Funding and compliance’s status within a company were listed as problems not solved by the policy.

“I think they should have made it a CEO certification,” said a banking CCO. “By creating it a CCO certification, in organizations where there are issues, you will find that good compliance people will not want to be CCOs.”

“The rules get more and more stringent, yet there is no additional funding for technology or staffing provided to organizations like mine,” said a CCO from a nonprofit.

“Extra requirements and extra personal responsibilities make for a frightening situation in unpredictable times,” said a compliance manager from the manufacturing industry.

“We do not have control but all risk will be on us,” feared an electronics senior compliance officer.

Multiple compliance officers representing healthcare organizations said they are already required to certify their programs as part of their contracts. Other respondents said they would have preferred a third answer option, something like yes and no.

“I’m of two minds. In one sense, more scrutiny and regulation will provide CCOs with the support they require from boards and CEOs,” said a general counsel from the banking space. “On the other side of the coin, it puts even more pressure and personal liability on CCOs when they personally have little power/control in their organizations over resource allocation and policy drivers.”

Asked whether the SEC should publish a CCO liability framework, 74 percent of respondents said yes.
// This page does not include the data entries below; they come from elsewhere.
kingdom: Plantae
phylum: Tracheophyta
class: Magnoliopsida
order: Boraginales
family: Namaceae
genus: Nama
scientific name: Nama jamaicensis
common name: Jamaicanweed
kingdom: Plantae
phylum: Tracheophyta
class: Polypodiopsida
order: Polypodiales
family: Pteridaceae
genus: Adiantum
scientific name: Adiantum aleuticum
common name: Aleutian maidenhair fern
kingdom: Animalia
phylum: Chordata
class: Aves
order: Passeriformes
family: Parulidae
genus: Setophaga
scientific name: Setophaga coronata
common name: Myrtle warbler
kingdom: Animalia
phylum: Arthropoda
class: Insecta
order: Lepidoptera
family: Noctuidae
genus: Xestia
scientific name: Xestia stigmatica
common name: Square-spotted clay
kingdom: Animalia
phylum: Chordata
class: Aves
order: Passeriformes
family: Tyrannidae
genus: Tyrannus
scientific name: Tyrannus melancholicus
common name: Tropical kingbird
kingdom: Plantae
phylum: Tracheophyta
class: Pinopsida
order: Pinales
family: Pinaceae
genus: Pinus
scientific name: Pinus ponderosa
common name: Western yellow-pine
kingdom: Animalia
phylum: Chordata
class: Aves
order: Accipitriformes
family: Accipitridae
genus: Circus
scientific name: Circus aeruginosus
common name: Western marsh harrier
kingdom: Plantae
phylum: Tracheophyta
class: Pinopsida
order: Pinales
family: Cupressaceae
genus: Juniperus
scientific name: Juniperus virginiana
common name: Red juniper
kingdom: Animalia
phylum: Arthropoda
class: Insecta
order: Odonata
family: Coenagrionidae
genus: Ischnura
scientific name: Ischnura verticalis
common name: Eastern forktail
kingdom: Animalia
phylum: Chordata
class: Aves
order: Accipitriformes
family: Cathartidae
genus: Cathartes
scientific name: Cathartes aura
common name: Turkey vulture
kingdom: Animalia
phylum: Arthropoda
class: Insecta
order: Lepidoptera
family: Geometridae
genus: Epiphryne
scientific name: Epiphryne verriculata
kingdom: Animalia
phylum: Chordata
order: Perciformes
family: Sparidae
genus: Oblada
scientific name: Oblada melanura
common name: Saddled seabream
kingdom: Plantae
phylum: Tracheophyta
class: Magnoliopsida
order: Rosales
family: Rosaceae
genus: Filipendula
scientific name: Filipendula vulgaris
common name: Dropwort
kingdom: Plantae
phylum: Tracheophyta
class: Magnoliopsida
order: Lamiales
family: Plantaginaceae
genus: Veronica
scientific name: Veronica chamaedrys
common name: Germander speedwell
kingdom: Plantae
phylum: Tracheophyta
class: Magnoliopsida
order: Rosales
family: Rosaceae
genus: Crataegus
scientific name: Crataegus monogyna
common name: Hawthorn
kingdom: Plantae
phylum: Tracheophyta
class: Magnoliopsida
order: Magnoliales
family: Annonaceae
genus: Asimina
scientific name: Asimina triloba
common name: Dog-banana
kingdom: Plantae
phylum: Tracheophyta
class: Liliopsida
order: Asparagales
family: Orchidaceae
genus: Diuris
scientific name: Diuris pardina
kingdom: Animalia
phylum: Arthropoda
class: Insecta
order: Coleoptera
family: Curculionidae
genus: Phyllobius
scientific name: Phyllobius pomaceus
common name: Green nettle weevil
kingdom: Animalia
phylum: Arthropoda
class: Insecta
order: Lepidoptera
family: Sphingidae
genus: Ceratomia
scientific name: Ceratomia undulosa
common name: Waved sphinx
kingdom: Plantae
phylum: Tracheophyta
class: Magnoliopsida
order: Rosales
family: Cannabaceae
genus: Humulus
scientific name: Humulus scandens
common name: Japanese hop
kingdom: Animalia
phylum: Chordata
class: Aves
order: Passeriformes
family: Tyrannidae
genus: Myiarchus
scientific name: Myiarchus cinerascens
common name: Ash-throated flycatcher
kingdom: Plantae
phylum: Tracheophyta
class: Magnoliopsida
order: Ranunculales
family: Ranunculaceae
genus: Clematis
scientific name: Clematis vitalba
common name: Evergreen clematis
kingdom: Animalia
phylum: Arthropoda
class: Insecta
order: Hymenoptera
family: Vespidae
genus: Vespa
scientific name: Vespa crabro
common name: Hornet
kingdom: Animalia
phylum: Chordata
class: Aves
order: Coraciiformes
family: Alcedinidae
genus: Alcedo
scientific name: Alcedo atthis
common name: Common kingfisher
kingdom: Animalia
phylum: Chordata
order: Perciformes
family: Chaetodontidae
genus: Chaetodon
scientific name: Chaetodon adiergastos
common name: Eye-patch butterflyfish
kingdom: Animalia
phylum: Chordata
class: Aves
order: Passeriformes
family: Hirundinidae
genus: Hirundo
“Compliance officers like certainty,” said Ross, who agreed the SEC should provide a liability framework. “We like guidelines; we like regulators telling us what they’d like us to do. Give us a standard, and we will act accordingly.”

The New York City Bar Association last year proposed a CCO liability framework for the SEC, which homed in on charging decisions made for actions that do not result from fraud or obstruction on the part of the CCO. Another proposed framework from the National Society of Compliance Professionals urged regulators to consider CCO liability more holistically, in the context of the compliance culture within a CCO’s firm.

Despite support for a CCO liability framework from individual commissioners, the SEC has not accepted either proposed framework or issued its own, frustrating the compliance community.

Survey respondents said a liability framework would help CCOs understand where the red lines are.

“CCO(s) should know to what extent they would be personally liable in case breach is discovered post-certification,” said a CECO from the construction space. “Personal liability should define the extent of both civil and criminal liability.”

“The SEC should establish its requirements so individuals know what is expected of them, instead of the SEC ruling through enforcement actions after the fact,” said a CCO working in securities.

Guidelines are always helpful, others said.

“Frameworks for various industries provide blueprints for what ‘minimum compliance’ looks like that helps to set the bar for organizational investment and program requirement validation,” said a director of compliance in insurance.